In our previous Article The Value of Community, we discussed what makes a true community. Additionally, we highlighted some of the value it can bring to a person’s life. In this article, we will discuss how the loss of community impacts people.
One hundred years ago people depended on each other for survival. Impart this was because travel was greatly limited. Thus, people who lived near each other were not only neighbors, but their children also attended the same schools and they often attended the same church. Many people lived in a rural environment, which was a great opportunity to create community.

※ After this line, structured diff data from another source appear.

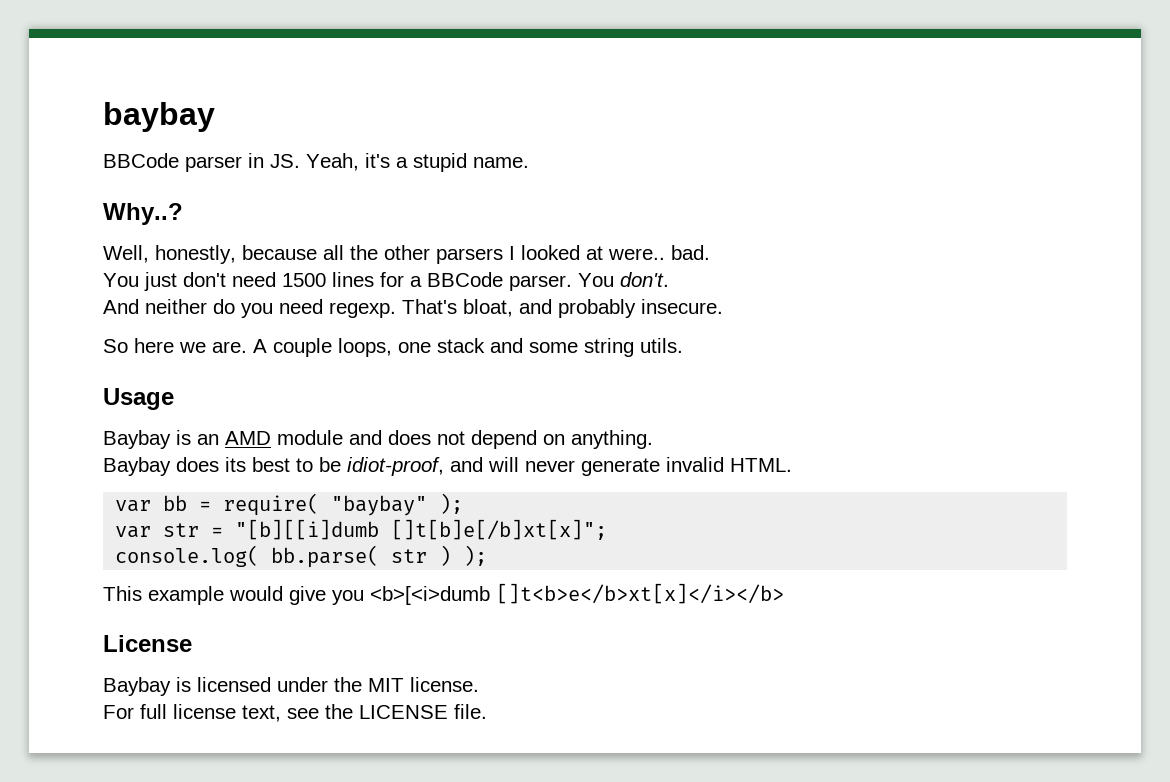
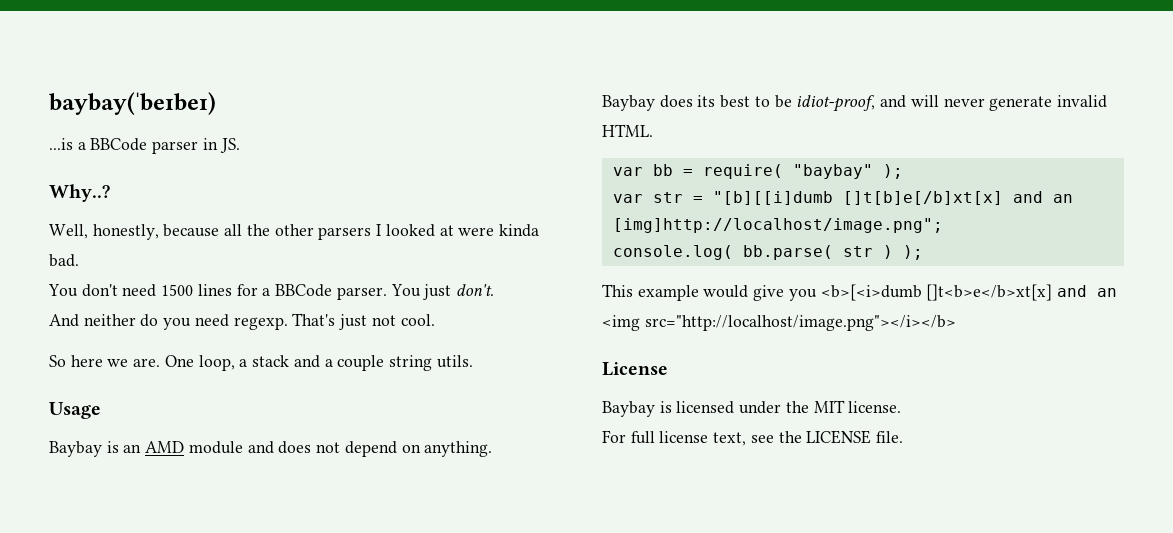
[103,102,215,132] baybay // -> [49,92,216,115] [49,138,86,150] baybay(ˈbeɪbeɪ) // ...is a
[306,153,529,172] Yeah, it's a stupid name. -> (240, 145) none
[608,248,665,260] were.. -> [458,224,539,237] were kinda
[144,272,177,291] just -> (78, 290) none
(614, 280) none -> [423,284,452,300] just
[463,299,723,318] bloat, and probably insecure. -> [339,314,435,330] just not cool.
[253,338,578,357] A couple loops, one stack and some -> [164,355,385,371] One loop, a stack and a couple
[391,519,608,540] []t[b]e[/b]xt[x]"; -> [842,191,1073,205] [612,218,943,233] []t[b]e[/b]xt[x] and an [img]http://localhost/image.png";
[496,583,784,604] []t<b>e</b>xt[x]</i></b> -> [926,284,1118,301] [602,315,956,331] []t<b>e</b>xt[x] and an <img src="http://localhost/image.png"></i></b>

Over the last century, however, people have become more independent. Additionally, travel has increased and the population has become more metropolitan centric. Also, in the name of safety, more and more restrictions exist regarding interactions between individuals. Thus, changing the relationship between people and groups, volunteer activities, and schools.

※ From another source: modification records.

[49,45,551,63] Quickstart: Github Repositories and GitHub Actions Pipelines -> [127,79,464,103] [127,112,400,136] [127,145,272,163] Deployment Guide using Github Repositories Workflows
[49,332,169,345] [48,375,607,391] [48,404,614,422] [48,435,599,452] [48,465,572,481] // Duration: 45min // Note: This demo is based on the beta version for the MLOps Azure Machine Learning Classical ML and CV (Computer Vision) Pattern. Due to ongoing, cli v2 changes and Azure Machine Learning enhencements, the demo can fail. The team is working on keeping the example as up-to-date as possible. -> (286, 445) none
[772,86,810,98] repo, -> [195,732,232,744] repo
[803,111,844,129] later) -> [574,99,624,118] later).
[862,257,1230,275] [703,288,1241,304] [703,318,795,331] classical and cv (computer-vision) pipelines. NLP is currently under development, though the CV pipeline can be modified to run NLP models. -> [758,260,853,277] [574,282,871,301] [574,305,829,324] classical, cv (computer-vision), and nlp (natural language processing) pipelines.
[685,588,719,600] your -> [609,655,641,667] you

These cultural shifts have led to a general loss of community. When people don’t know their neighbors, it is hard to have true community with them. The same is true of schools and churches, which may draw people from a wide area. People no longer have the same ties with those people that they once did.
Add to this that church membership has dwindled during the last century. Thus, the church community is no longer present in many people’s lives.
2020’s Contribution to The Loss of Community
The year 2020 has challenged community in ways never experienced before. The lockdown shuttered office doors, churches, and schools. Additionally, regulations prohibited groups from meeting in person.
People were shut-off from any groups or communities that they had been participants in. Even with online school or work, people were distanced from the relationships that they had only days before the lockdown. Working or learning remotely removes the strength of the relationship from the situation. You miss the personal interactions and the side conversations. Even the shared experience of going through the current situation is very impersonal.
Almost every group or organization had to figure out how to do things differently or stop meeting altogether. Many activities were completely closed down (e.g. gyms, yoga). For others, such as church, they became very one-way. Video services were possible for many churches, but they can’t capture the relationship aspect that church provides – no meet and greet, no breaking bread together, and no building of personal relationships.
Even situations that allow in-person attendance have less community than in the past. Two children, for instance, can’t share a private side joke because they are likely required to be six feet apart at all times. This may seem like a small thing, but it is these little moments that build trust, which is a key building block of community.
The regulations and varying opinions on them impact trust and relationships. Even wearing a face mask can dampen trust. This is through no fault of anyone. It is simply human nature to trust less what you can’t see.
Similarly, it is more challenging to know when a member of the community needs help if you can’t see their facial expressions or are viewing it over video conferencing. Although there isn’t strong agreement on how much communication is nonverbal, it is safe to say that the more nonverbal communication that is lost, the more difficult it can be to communicate even simple things. For instance, in a class, a teacher can take a quick look at her classroom and know if the students understand the material. This is much more challenging with masks and even more challenging over video.
Impact of Loss of Community on Individuals
As the sense of community is lessened either through cultural shifts or through the more extreme limitations that 2020 has brought, individuals can be greatly impacted. Unfortunately, the impacts are often the greatest to the most vulnerable.
The elderly and people that live alone without someone close to call for help need community relationships to survive. When those are lost, they struggle. Some of the struggles are to care for themselves and their home, but often the greatest struggles are with loneliness. Since humans are social beings, the loneliness and lack of human interaction can be devastating.
If the person is hearing impaired, as many older adults are, distancing and mask wearing take an additional toll. In this situation, the person may not understand what is being said to them. Thus, they become very frustrated trying to communicate. This may result in withdrawal from interactions with other people.
Another vulnerable community are those people with PTSD. When a person leaves the military, it is critical that they keep in touch with their military family as that is a very important community. If they don’t keep strong connections, the effects of PTSD can intensify.
Similarly, each time a person moves, changes jobs, graduates, etc., they should take special care to maintain their connections to those communities while building new relationships. Otherwise, they become vulnerable to loneliness and depression. It is important for people to recognize that if they don’t have a strong connection to people (a strong sense of community), it is much easier to simply not participate.